The Last Day

A year gone by… Some start stories like this with, ‘I can’t believe a year has passed already.’ Nah… I feel the year gone by. I know it’s been a year – a strange, beautiful, transitional year… that you have not been around to experience with me.

When I showed up Saturday morning, after driving most of the night to get from Virginia to New Hampshire, I thought I was too late. You were so frail, so thin, a shadow of the man you used to be. Wires and tubes were connected to you, a machine tracing lines out of your heartbeat. Alice popped up, I think happy to see someone besides a nurse darken the doorway. And I tried to stay calm as I watched you sleep. This is the process of life. I’m not afraid that you’re dying – soon you won’t feel the pain of the cancer and you’ll be off on a new adventure, brightening another realm. And I accept that. Peppered with NO GODDAMN IT! IT’S NOT TIME YET! I’M NOT 40 YET! I’M NOT MARRIED TO THE LOVE OF MY LIFE, I DIDN’T MAKE IT AS A WRITER YET! I’m not ready to say goodbye.

Sometime in the afternoon you woke up, perked up and for 3 days, I got you back. We all giggled at your diet of tapioca laced with maple syrup, chocolate chip cookies and pretty much every flavor of sugar you could get your hands on. Hey – you’re dying! Why the heck not go out on a sweet note! We Skyped Deirdre on her birthday and sang Happy Birthday to her. You had never video chatted with her, so you were amazed at the ability to do so. Deirdre tried so hard to not cry, but we both felt the poignancy of the moment. I did Amitabha while you slept, and 7 Line Prayer as often as I could remember. I put a picture of Amitabha up in your room.

That morning came, when I had to go. I knew you didn’t want me to abandon my responsibilities at work. Even at the time, it felt stupid to choose a job I wasn’t very good at, didn’t get paid very well to do, and certainly not a job that was life and death dependent. It was a bittersweet decision. I was useless at your side – did you need another witness to your transition? Would my presence offer any comfort? Hard to say. The prayers were just as real from across the miles back in Virginia. But, the job would fire me 2 months later anyway. I might as well have stayed to ensure that the comfort was there.

I shook that morning, in disbelief that I was walking away from you. Every time I left the room with a load for the car to prepare for my departure came with it a fit of terrified shaking, uncontrollable tears and palpable anguish at this STUPID decision to leave your side. And yet, when the moment came to take ownership of this departure, you made it casual, even unceremonious – unlike any other goodbye we ever had. You were sitting in the chair next to your bed, eating a little tapioca and maple, and you informed me that you needed to make a bowel movement. I couldn’t help but giggle. I said that that was my cue to start heading down the road and went to get the nurse to get you to the bathroom. As they entered the room, I went to the doorway and made sure you saw me. I waved goodbye to you and you waved back, eyes wide and bright, the infamous Fred Laing smirk, like you’ve got the best secret ever and you’re not telling anyone.

And that was it!

You know those moments that are so surreal, the objects and shapes around you become so clear and sharp, you wonder if you’re in a dream or a cartoon?

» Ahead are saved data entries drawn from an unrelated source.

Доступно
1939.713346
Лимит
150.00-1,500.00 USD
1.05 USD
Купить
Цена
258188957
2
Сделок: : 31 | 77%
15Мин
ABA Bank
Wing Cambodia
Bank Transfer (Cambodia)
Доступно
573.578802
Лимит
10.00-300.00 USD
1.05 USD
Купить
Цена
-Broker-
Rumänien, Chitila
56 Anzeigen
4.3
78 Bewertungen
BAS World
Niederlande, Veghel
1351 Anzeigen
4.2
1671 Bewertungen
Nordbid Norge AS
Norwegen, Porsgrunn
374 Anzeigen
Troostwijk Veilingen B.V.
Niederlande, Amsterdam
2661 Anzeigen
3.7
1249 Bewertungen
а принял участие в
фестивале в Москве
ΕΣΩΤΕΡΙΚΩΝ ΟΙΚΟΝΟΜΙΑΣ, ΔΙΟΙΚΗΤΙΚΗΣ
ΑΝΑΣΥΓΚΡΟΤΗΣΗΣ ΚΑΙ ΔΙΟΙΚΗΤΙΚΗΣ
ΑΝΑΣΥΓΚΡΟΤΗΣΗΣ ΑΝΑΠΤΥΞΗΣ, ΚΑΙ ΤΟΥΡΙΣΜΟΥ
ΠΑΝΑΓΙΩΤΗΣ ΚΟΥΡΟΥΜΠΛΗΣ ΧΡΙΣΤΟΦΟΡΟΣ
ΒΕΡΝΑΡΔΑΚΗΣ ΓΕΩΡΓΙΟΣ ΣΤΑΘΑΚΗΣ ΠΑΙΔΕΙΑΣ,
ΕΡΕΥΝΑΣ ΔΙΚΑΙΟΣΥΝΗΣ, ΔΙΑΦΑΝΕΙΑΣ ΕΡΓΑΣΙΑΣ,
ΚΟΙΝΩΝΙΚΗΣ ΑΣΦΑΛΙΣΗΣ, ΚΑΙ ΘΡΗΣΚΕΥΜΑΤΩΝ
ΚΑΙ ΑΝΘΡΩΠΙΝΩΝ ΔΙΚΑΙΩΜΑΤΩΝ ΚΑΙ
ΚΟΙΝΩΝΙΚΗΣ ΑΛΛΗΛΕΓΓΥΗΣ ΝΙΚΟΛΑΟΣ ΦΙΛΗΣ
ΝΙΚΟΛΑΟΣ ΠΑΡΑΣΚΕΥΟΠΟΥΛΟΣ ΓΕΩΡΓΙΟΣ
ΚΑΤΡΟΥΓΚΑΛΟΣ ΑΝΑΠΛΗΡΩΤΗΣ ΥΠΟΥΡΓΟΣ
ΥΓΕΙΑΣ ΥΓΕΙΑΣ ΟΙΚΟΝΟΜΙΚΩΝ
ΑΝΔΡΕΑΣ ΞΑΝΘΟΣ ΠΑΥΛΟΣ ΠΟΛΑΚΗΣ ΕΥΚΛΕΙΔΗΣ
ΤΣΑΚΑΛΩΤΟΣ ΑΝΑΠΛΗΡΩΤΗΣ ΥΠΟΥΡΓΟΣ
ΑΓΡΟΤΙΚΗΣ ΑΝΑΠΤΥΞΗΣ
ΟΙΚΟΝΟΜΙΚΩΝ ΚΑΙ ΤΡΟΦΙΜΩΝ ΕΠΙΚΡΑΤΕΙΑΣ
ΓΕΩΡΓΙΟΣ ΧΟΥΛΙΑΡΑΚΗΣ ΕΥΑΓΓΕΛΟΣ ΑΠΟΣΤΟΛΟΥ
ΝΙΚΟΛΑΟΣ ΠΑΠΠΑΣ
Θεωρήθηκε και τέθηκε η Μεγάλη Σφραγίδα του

That’s what it felt like as I exited the hospital for the last time. The first hour of the 10 hour drive home found an aching in my body I had never felt before, but I knew the next 9 couldn’t be like that or I’d never make it back.

10 days later, I got my first email ever from Jetsunma, saying it was time to go. 8 hours later, while I was driving through Delaware, you left this world. That day didn’t hurt as much as this one did. By then, I had thoroughly accepted our shared fate.

Most days, nowadays, it doesn’t hurt to think about you. I love you and respect you and see more of you in me every day. I see you in the world I’m in and I find comfort there. Today, I will try to honor you, not commemorate you. Excessive emotion was never your thing… But… I miss you, Dad. I do really miss you.